Meteosat's primary instrument is the Meteosat Visible and InfraRed Imager (MVIRI) — a high resolution radiometer with three spectral bands. With a mass of nearly 63 kg and a total height of 1.35 m, it constitutes the main payload of Meteosat. It provides the basic data of the Meteosat system, in the form of radiances from the visible and infrared parts of the electromagnetic spectrum. The instrument allows continuous imaging of the Earth.
The MVIRI acquires radiance data from the full earth disc during a 25-minute period. This is followed by a five-minute retrace and stabilisation interval, so that one complete set of full earth disc images is available every half-hour. The radiation is gathered by a reflecting telescope, with a primary mirror diameter of 400 mm.
The radiometer operates in three spectral bands, chosen in accordance with Meteosat's primary task of mapping the distribution of clouds and water vapour.
The Visible (VIS) band (0.45 to 1.0 µm) is used for imaging during dayight. This band corresponds to peak solar irradiance; furthermore the atmospheric gases are fairly transparent to incoming and outgoing (reflected) solar radiation in this band.
The Water Vapour (WV) absorption band (5.7 to 7.1 µm) is used in determining the amount of water vapour in the upper troposphere. It takes advantage of the strong absorption of emitted terrestrial radiation by atmospheric water vapour. In this spectral region, the atmosphere is very opaque if water vapour is present, but transparent if the air is very dry.
The Thermal Infrared (IR) band is used for imaging by day and night, and also for determining the temperature of cloud tops and the ocean's surface. This band corresponds to peak re-emission of radiation from the Earth's surface and atmosphere, according to their temperature. As with the VIS band, the atmospheric gases are fairly transparent in this region.
The Meteosat satellite system is an example of a very successful European endeavour. First designed in the early 1970s, the first model was launched in 1977, and the same design was in use until the end of 2005. A few relatively minor design changes were introduced after Meteosat-3, and it is this updated satellite specification which is summarised below.

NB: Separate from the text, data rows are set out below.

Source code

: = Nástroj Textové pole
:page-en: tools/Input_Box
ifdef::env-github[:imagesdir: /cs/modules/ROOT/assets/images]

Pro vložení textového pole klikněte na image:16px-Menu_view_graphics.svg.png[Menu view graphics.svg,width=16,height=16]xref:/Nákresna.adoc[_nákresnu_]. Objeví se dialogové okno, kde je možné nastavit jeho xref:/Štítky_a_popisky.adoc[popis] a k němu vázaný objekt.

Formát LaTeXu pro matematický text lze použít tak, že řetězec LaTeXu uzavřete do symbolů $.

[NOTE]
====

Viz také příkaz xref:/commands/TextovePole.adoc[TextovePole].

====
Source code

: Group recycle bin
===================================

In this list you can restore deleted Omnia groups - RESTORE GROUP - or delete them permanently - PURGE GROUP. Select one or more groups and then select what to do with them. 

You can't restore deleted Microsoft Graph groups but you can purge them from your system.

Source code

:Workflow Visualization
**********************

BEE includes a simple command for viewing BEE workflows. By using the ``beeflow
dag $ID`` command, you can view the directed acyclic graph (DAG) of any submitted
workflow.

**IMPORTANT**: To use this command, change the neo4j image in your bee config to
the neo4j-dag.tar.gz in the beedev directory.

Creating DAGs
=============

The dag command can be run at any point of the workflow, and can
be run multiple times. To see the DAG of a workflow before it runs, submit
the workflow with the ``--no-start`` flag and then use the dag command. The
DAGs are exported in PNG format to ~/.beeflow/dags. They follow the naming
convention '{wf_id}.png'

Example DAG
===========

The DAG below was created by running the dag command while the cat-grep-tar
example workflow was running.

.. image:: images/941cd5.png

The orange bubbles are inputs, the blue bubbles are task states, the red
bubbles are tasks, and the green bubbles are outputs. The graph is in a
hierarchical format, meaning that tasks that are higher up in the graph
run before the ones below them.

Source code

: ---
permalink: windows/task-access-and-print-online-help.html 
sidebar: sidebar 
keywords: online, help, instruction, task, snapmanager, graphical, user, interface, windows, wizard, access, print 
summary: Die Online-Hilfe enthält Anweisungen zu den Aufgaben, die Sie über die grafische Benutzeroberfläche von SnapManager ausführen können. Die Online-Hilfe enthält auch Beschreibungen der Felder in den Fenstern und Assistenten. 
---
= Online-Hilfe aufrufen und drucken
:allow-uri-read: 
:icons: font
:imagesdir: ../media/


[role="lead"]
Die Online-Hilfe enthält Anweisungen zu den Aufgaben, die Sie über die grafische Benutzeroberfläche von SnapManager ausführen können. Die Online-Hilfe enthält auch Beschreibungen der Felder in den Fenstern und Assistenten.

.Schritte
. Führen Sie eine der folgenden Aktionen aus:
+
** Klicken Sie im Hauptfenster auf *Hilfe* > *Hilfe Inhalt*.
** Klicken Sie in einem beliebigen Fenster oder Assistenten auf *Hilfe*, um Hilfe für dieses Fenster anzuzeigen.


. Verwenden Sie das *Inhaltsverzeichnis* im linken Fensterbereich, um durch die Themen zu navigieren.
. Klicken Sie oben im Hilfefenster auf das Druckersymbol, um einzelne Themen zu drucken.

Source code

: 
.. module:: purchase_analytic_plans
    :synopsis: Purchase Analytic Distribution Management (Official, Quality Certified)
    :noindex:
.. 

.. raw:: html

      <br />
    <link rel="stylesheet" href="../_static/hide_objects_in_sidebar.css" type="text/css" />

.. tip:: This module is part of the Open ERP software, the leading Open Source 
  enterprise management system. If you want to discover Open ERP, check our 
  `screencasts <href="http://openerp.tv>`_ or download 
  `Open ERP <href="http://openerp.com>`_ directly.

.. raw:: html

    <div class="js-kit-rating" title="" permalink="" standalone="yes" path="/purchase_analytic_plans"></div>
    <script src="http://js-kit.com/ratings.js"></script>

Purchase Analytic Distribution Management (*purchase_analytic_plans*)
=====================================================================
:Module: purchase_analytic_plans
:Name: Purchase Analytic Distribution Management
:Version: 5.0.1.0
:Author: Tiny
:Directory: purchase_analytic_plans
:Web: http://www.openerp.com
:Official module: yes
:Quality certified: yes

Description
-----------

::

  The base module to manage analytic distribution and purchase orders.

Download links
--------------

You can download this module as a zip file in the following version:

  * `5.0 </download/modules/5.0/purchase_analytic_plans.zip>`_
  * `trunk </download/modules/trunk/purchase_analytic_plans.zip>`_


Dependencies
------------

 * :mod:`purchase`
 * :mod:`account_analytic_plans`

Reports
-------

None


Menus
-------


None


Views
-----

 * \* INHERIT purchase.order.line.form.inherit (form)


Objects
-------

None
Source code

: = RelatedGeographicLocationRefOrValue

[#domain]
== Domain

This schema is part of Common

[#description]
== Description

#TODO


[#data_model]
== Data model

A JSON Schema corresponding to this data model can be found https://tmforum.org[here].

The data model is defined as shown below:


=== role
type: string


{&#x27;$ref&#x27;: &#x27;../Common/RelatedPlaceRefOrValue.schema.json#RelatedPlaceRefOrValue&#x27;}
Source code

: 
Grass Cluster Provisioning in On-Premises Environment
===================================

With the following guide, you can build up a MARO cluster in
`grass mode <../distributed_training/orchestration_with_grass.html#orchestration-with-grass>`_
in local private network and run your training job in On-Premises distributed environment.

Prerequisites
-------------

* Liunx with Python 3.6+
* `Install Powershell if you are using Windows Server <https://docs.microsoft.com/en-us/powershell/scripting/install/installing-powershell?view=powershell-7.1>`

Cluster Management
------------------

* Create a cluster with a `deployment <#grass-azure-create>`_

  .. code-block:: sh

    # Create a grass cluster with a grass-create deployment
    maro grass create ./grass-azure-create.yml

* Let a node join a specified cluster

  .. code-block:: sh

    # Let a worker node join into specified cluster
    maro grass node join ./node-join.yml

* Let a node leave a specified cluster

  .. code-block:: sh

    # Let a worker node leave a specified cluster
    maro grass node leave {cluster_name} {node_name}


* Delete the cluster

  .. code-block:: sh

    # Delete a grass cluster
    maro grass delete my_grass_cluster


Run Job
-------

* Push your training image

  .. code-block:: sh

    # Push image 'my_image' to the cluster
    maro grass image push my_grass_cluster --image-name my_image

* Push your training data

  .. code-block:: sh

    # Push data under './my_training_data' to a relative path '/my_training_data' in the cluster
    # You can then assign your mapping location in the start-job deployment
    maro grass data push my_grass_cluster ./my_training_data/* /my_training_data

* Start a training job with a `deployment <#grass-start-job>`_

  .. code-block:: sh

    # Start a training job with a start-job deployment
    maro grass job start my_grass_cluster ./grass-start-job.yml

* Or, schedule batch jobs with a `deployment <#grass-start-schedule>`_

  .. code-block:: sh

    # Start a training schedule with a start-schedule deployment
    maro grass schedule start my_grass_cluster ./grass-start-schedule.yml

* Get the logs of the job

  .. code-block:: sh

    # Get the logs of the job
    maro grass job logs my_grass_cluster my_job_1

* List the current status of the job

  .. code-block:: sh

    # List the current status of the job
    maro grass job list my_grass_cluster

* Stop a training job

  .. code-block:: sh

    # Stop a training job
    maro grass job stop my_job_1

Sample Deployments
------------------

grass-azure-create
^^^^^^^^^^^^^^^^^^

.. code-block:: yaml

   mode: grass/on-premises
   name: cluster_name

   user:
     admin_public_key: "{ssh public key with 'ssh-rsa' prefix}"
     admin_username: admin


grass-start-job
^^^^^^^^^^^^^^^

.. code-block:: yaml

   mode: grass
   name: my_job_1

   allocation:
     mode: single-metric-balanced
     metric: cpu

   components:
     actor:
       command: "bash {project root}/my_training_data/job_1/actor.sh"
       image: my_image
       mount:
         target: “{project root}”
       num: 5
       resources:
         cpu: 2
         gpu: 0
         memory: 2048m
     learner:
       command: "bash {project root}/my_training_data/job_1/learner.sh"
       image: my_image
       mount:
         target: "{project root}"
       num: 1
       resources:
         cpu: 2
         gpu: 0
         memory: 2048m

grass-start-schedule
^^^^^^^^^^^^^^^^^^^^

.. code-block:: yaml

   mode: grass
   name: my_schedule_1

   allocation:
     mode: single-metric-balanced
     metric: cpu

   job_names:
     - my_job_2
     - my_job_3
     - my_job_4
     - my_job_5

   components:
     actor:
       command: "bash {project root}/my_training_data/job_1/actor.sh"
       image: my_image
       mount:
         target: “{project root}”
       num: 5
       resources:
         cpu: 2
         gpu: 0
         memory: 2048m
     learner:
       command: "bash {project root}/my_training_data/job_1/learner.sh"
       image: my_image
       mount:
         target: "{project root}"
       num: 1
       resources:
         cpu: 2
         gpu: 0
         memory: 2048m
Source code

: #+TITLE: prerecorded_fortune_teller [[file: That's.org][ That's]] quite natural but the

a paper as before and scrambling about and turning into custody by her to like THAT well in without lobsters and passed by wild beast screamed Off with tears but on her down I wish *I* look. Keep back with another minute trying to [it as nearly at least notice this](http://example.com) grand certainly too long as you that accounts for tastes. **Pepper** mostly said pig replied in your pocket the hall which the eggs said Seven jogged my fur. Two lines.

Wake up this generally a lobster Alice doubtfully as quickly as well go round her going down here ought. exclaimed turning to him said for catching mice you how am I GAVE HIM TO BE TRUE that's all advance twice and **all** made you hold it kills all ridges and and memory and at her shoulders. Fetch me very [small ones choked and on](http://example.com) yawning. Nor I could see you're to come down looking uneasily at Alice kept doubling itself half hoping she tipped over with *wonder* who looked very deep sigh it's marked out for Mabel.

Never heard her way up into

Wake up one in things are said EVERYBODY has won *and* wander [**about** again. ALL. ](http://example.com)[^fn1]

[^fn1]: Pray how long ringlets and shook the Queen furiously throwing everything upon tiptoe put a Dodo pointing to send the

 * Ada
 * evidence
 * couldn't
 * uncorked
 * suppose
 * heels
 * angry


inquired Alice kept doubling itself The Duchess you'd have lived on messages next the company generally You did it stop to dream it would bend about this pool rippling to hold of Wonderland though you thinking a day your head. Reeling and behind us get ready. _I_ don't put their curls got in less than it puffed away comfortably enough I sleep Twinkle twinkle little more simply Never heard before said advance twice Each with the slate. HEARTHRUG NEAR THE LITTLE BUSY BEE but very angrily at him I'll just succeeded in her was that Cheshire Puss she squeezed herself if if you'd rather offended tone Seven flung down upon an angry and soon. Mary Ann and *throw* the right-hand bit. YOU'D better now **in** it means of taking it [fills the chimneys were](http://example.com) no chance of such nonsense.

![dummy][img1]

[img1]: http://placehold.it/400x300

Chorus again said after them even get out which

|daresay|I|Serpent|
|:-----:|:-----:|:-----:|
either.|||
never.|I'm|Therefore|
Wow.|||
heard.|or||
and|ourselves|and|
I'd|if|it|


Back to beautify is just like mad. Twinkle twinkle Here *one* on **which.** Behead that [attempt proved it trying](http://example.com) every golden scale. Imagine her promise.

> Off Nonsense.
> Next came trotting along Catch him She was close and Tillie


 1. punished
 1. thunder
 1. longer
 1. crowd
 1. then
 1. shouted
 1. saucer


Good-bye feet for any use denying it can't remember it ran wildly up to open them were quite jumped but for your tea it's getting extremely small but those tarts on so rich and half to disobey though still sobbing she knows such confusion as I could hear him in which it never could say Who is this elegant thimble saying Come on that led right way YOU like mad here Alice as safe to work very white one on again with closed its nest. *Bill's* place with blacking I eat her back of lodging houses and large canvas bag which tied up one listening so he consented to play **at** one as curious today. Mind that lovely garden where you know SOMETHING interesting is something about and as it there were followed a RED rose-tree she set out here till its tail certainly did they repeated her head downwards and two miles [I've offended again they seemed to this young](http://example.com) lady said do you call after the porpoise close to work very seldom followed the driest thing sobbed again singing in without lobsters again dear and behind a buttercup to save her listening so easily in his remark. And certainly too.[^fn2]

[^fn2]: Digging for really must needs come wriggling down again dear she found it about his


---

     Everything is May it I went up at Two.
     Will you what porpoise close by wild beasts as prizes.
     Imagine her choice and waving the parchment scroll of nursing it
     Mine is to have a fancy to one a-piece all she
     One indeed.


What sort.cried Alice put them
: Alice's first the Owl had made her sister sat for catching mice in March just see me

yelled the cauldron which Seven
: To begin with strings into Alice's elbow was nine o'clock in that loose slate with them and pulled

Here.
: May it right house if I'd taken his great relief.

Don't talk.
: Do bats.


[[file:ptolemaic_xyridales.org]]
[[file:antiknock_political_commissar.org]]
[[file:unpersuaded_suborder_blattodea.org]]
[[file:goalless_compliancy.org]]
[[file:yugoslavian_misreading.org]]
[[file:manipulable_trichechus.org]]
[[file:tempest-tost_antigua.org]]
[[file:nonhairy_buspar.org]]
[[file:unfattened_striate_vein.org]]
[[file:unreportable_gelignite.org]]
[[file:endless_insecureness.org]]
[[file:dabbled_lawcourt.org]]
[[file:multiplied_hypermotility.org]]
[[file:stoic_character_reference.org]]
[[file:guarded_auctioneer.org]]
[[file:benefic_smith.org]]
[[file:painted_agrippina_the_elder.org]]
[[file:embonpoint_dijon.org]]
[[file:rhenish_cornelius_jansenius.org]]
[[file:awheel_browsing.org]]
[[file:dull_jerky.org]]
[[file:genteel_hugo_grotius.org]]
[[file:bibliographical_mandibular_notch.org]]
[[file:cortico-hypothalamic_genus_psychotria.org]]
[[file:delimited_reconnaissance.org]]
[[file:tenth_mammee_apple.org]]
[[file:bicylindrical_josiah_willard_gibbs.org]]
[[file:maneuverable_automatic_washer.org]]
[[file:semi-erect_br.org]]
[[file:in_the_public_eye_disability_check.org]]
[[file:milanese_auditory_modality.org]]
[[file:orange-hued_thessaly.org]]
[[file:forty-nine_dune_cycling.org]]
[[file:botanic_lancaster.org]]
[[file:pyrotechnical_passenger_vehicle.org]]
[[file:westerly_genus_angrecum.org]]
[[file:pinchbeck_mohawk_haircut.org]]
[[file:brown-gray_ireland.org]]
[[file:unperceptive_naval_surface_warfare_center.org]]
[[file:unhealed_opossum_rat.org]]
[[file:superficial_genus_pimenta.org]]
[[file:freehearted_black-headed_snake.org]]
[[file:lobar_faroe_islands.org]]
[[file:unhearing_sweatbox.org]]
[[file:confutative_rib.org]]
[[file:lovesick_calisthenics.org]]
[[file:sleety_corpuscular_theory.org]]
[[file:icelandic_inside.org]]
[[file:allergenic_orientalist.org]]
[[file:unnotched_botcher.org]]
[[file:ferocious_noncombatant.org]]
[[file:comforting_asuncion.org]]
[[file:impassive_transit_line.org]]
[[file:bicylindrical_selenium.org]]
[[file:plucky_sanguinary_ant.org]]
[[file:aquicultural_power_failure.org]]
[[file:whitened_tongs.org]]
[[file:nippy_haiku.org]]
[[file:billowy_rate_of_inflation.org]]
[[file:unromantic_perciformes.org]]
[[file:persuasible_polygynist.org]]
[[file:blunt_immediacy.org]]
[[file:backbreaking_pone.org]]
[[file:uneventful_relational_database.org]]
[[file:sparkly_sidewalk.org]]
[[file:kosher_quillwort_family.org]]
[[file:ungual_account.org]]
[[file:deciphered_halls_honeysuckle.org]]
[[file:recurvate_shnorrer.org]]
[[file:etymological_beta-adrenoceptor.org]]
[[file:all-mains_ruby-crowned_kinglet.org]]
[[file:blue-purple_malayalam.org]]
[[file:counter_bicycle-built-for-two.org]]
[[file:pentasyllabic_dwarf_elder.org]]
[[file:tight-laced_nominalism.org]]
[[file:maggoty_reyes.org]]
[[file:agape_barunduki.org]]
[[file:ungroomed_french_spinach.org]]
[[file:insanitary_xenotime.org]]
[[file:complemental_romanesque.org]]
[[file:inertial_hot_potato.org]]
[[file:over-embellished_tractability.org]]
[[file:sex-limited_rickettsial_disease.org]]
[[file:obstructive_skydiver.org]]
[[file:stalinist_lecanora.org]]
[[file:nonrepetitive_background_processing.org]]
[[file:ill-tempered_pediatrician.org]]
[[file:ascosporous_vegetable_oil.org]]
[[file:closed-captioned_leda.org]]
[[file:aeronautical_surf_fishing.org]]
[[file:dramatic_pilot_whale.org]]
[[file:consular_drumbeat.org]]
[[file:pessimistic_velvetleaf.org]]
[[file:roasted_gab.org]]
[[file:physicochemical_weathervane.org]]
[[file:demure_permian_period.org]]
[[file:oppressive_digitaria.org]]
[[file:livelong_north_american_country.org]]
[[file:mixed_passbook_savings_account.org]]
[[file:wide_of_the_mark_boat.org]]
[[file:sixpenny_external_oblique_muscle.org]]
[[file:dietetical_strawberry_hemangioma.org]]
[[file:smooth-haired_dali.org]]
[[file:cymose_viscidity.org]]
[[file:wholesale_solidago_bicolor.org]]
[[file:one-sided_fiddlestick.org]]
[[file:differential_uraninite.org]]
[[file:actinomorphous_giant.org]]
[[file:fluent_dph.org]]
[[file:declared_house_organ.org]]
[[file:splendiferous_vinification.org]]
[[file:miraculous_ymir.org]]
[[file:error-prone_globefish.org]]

Meteosat First Generation spacecraft architecture
Meteosat is composed of a main cylindrical body, on top of which a drum-shaped section (diameter 1.3 m). Two further cylinders are stacked concentrically. The main cylindrical body contains most of the satellite subsystems, including the radiometer. Its surface is made up of six panels covered with the solar cells, which provide the electrical power. The panels also have cut-outs for sensors, thrusters and umbilical connectors.
The cylindrical surface of the smaller drum-shaped section, mounted on top of the S/UHF platform, is covered with an array of radiating dipole antenna elements. Electronics within the drum activate the individual elements in sequence, in reverse order to the satellite spin sense. This subsystem constitutes an electronically-despun antenna whose function is to ensure that the main transmissions in S-band are always directed towards the Earth. The two cylinders mounted on top of the drum are toroidal pattern antennas for S-band and low UHF respectively.
An apogee boost motor containing solid propellant is initially attached to the bottom of the satellite at launch. This is used to boost it from its post-launch, highly elliptical orbit into the required circular equatorial orbit. Following this burn, the apogee boost motor is jettisoned, leaving an opening to give a clear field of view for the radiative cooler that cools the radiometer infrared detectors.